Example 2. Search for the occurrence of minerals.
The signs here are information obtained by geological exploration: the presence of any rocks on the territory (and this will be a sign of the binary type), their physical and chemical properties (which are decomposed into a number of quantitative and quality features).
For the training sample, 2 types of precedents are taken: areas where mineral deposits are precisely present, and areas with similar characteristics where these minerals were not found. But the extraction of rare minerals has its own specifics: in many cases, the number of signs significantly exceeds the number of objects, and the methods of traditional statistics are poorly suited for such situations. Therefore, in machine learning, the emphasis is on detecting patterns in an already collected data array. For this, small and most informative sets of features are determined that are most indicative of answering the research question - is there a particular fossil in the indicated area or not. One can draw an analogy with medicine: deposits can also reveal their own syndromes.
Example 3. Assessment of the reliability and solvency of candidates for loans.
This task is faced daily by all banks involved in issuing loans. The need to automate this process is long overdue, back in the 1960-1970s, when the credit card boom began in the United States and other countries.
Persons requesting a loan from a bank are objects, but the signs will differ depending on whether this individual or legal entity. A characteristic description of a private individual applying for a loan is formed on the basis of the data of the questionnaire that it fills out.
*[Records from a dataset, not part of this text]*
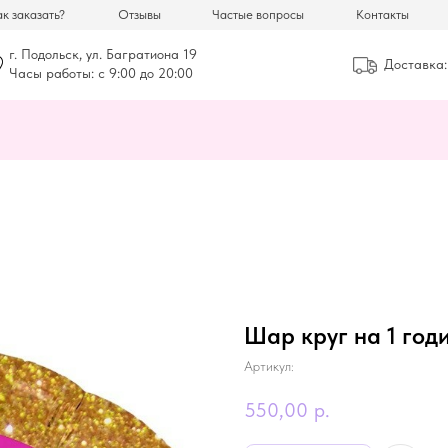
к заказать?
Отзывы
Частые вопросы
Контакты
г. Подольск, ул. Багратиона 19
Доставка:
Часы работы: с 9:00 до 20:00
Шар круг на 1 год
Артикул:
550,00
р.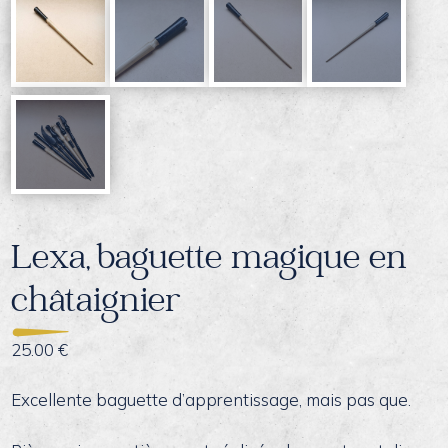
Lexa, baguette magique en
châtaignier
25.00
€
Excellente baguette d’apprentissage, mais pas que.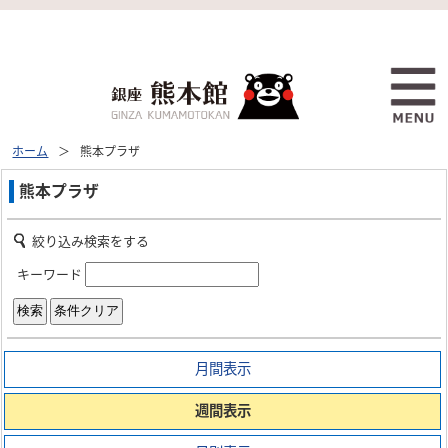
ホーム
熊本プラザ
熊本プラザ
絞り込み検索をする
キーワード
月間表示
週間表示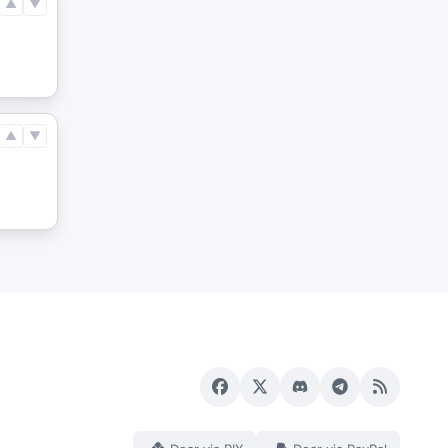
▲
▼
▲
▼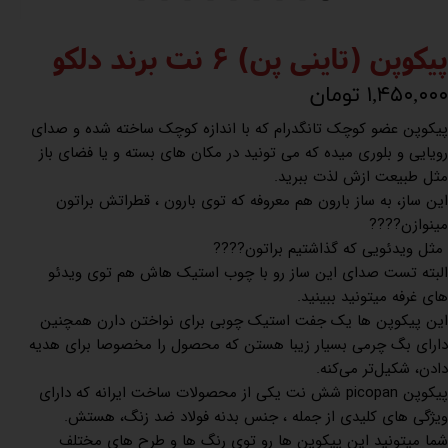
پیکوپن (تاینی پن) 6 نت برند دلکو
۱,۴۵۰,۰۰۰ تومان
پیکوپن عضو کوچک تانگدرام که با اندازه کوچک ساخته شده و صدای
رویایی و بلوری میده که می تونید در مکان های بسته و یا فضای باز
مثل طبیعت ازش لذت ببرید.
این ساز، به ساز بارون هم معروفه که توی بارون ، قطراتش براتون
مینوازن????
مثل ویدئویی که گذاشتیم براتون????
البته تست صدای این ساز رو با چوب استیک هاش هم توی ویدئو
های غرفه میتونید ببینید.
این پیکوپن ها یک جفت استیک چوبی برای نواختن دارن همچنین
دارای بگ چرمی بسیار زیبا هستن که محصول را مخصوصا برای هدیه
دادن، شکیل‌تر می‌کنه.
پیکوپن picopan شش نت یکی از محصولات ساخت ایرانه که دارای
ویژگی های کلیدی از جمله ، جنس بدنه فولاد ضد زنگ، هستش.
شما میتونید این پیکوپن ها رو توی رنگ ها و طرح های مختلف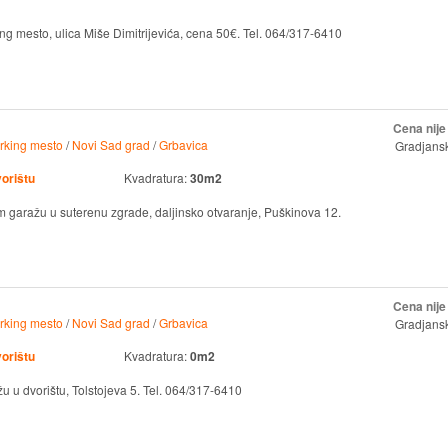
ng mesto, ulica Miše Dimitrijevića, cena 50€. Tel. 064/317-6410
Cena nij
rking mesto
/
Novi Sad grad
/
Grbavica
Gradjansk
vorištu
Kvadratura:
30m2
 garažu u suterenu zgrade, daljinsko otvaranje, Puškinova 12.
Cena nij
rking mesto
/
Novi Sad grad
/
Grbavica
Gradjansk
vorištu
Kvadratura:
0m2
u u dvorištu, Tolstojeva 5. Tel. 064/317-6410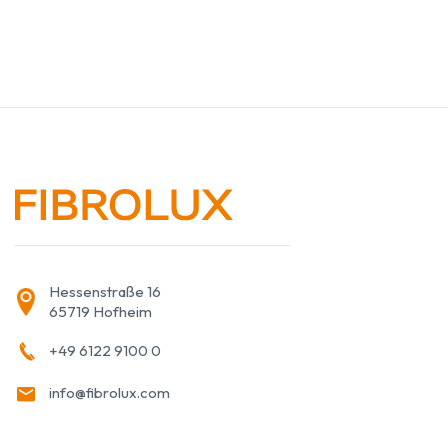
Hessenstraße 16
65719 Hofheim
+49 6122 9100 0
info@fibrolux.com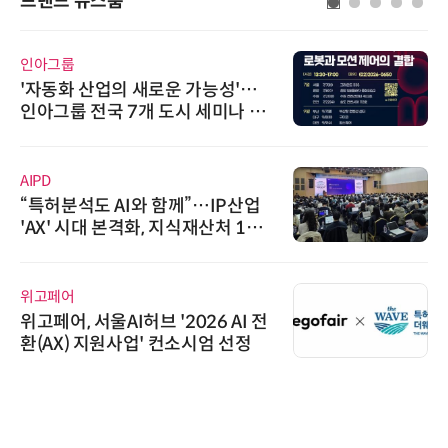
브랜드 뉴스룸
인아그룹
'자동화 산업의 새로운 가능성'…
인아그룹 전국 7개 도시 세미나 페
어 개최
AIPD
“특허분석도 AI와 함께”…IP산업
'AX' 시대 본격화, 지식재산처 1호
AI IP데이터분석사 탄생
위고페어
위고페어, 서울AI허브 '2026 AI 전
환(AX) 지원사업' 컨소시엄 선정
Then the questionnaire is supplemented with some other information about the potential client that the bank receives through its channels. Some of them relate to binary signs (gender, availability of a phone number), others to ordinal signs (education, position), most are quantitative (loan amount, total amount owed by other banks, age, number of family members, income, seniority ) or nominal (name, name of the employing company, profession, address).
For machine learning, a sample is drawn up, which includes borrowers whose credit history is known. All borrowers are divided into classes, in the simplest case there are 2 of them - “good” borrowers and “bad” ones, and a positive decision on granting a loan is made only in favor of the “good” ones.
A more sophisticated machine learning algorithm, called credit scoring, provides for the accrual of conditional points for each borrower for each attribute, and the decision to grant a loan will depend on the amount of points scored. During machine learning, credit scoring systems first assign a certain number of points to each characteristic, and then determine the conditions for issuing a loan (term, interest rate and other parameters that are reflected in the loan agreement). But there is also another system learning algorithm - based on use cases.
PS In the following articles, we will examine in more detail the algorithms for creating machine learning models, including the mathematical part and implementation in Python.